EXERCISE INSTRUCTIONS
1. In the text on texting while driving, do statements (a), (b), and (c) agree with it? For each, answer yes or no and quote the words of the text that decide it. (a) The speed of closure with the oncoming car was about 70 MPH. (b) The friend was hurt when the texting driver struck his car head-on. (c) The oncoming driver was in a Honda Accord.
2. Render this sentence from the text on texting while driving in Spanish: "His life was irreparably altered by an idiot texting on a cell phone."
3. Carry on writing the text on texting while driving, starting after its final sentence.

Both hands on the wheel - just driving - as I should.

Then I see him. A guy in a Honda Accord, looking down at his phone, half of his car over the line in my lane, coming straight at me. Speed of closure is about 70 MPH. I lay on the horn as I swerve to my right and that snaps him out of his texting stupor and he weaves back to his side of the road, nearly going off the road on his side. We pass Port to Port as we should, and I try not to scream at the top of my lungs at the moron who could have killed me. Unpuckered now, and back on my way I continue, hoping he doesn't kill the next guy down the road.

I have a friend who is nearly exactly my age, who wasn't so lucky two years ago. He ended up going in a ditch and flipping his car to avoid someone who was fully in his lane, texting and paying no attention. He has been a paraplegic ever since. He can't feel anything below his chest, he has trouble maintaining the correct body temperature, he needs help just to cough, sometimes his blood pressure spikes or drops so low he gets dizzy. His life was irreparably altered by an idiot texting on a cell phone.

People talk about "gun violence" all the time, and want to impose more legislation, but you don't hear about anyone clamoring for the death penalty for clowns who kill or maim people by making a choice to do something other than concentrating on driving (which is dangerous enough when people are paying attention). This "phone violence" has to stop.

INFORMATION SUPPLIED
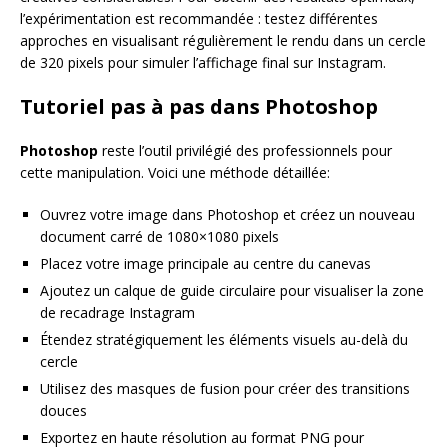
l’expérimentation est recommandée : testez différentes
approches en visualisant régulièrement le rendu dans un cercle
de 320 pixels pour simuler l’affichage final sur Instagram.
Tutoriel pas à pas dans Photoshop
Photoshop
reste l’outil privilégié des professionnels pour
cette manipulation. Voici une méthode détaillée:
Ouvrez votre image dans Photoshop et créez un nouveau
document carré de 1080×1080 pixels
Placez votre image principale au centre du canevas
Ajoutez un calque de guide circulaire pour visualiser la zone
de recadrage Instagram
Étendez stratégiquement les éléments visuels au-delà du
cercle
Utilisez des masques de fusion pour créer des transitions
douces
Exportez en haute résolution au format PNG pour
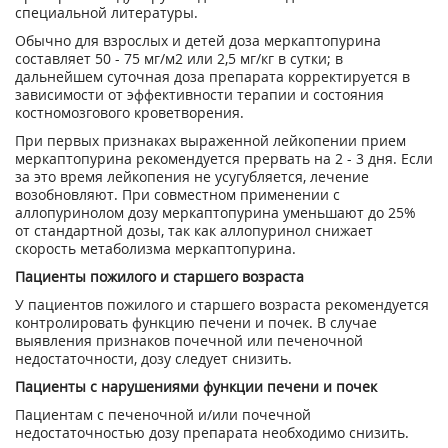
специальной литературы.
Обычно для взрослых и детей доза меркаптопурина
составляет 50 - 75 мг/м
2
или 2,5 мг/кг в сутки; в
дальнейшем суточная доза препарата корректируется в
зависимости от эффективности терапии и состояния
костномозгового кроветворения.
При первых признаках выраженной лейкопении прием
меркаптопурина рекомендуется прервать на 2 - 3 дня. Если
за это время лейкопения не усугубляется, лечение
возобновляют. При совместном применении с
аллопуринолом дозу меркаптопурина уменьшают до 25%
от стандартной дозы, так как аллопуринол снижает
скорость метаболизма меркаптопурина.
Пациенты пожилого и старшего возраста
У пациентов пожилого и старшего возраста рекомендуется
контролировать функцию печени и почек. В случае
выявления признаков почечной или печеночной
недостаточности, дозу следует снизить.
Пациенты с нарушениями функции печени и почек
Пациентам с печеночной и/или почечной
недостаточностью дозу препарата необходимо снизить.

YOUR RESPONSES
1.
(a) Yes: "Speed of closure is about 70 MPH."
(b) No: "He ended up going in a ditch and flipping his car to avoid someone who was fully in his lane"
(c) Yes: "A guy in a Honda Accord"

2. Su vida quedó alterada de forma irreparable por un idiota que escribía mensajes en un teléfono celular.

3.
I have a very short drive to the office in the morning. It takes me about 13 minutes. In those minutes, I can typically spot at least ten drivers looking at their phones while driving.

Please, don't text while driving. It's stupid, irresponsible, and should be considered more like an actual crime (rather than a small fine) in all 50 states. Alaska gets it though, they may not make it a felony, but the fine is $10,000.

If it was victimless (like this woman who plunges into a fountain) I wouldn't care.
Heck, if the plunging-into-the-fountain thing happened with regularity, I would get a lawn chair and hold up score cards (ala the Olympics) for particularly worthy feats of stupidity. That sort of thing would be entertaining.
 
I hear you...glad you are okay. I ride a bicycle...alot..Nothing scares me more than the thought of the texting driver when I am out on country roads.

A lot more people die from texting and driving than guns...no question. Where are all the cries to limit cell phone ownership to those over 21 (the teens would go crazy, and its not even a Constitutional right?) And before someone starts arguing won't be effective, because people over 21 text and drive., wouldn't the law be good as long as we save one life. (Same argument as the gun controllers use).

Don't mean to hijack the thread...but the truth is, I'm really not in favor or any more laws...on phones, guns, or really anything else. How 'bout we simply use common sense and rely on personal responsibility , and don't do stupid things !
 
The last company I worked for was very active in promoting device-free driving. I took a pledge, “It can wait.” I got into the habit of ignoring the phone while driving. Even if I have Bluetooth, I don’t initiate calls or answer - too easy to divert attention from road awareness. Mobiles (I have both personal and work) stay in my work bag, unless I have Google Maps going and have the phone in a dash holder.

I drive a lot, for both last job and this one, in my car and rentals, all over the NE and the home office area in TX. I have seen some very close calls and downright scary situations.

Glad you’re all right. I wish people would think of the physics of operating a chunk of metal weighing thousands of pounds, traveling at any mph, and how the impact of that traveling missile can affect soft human parts and other objects.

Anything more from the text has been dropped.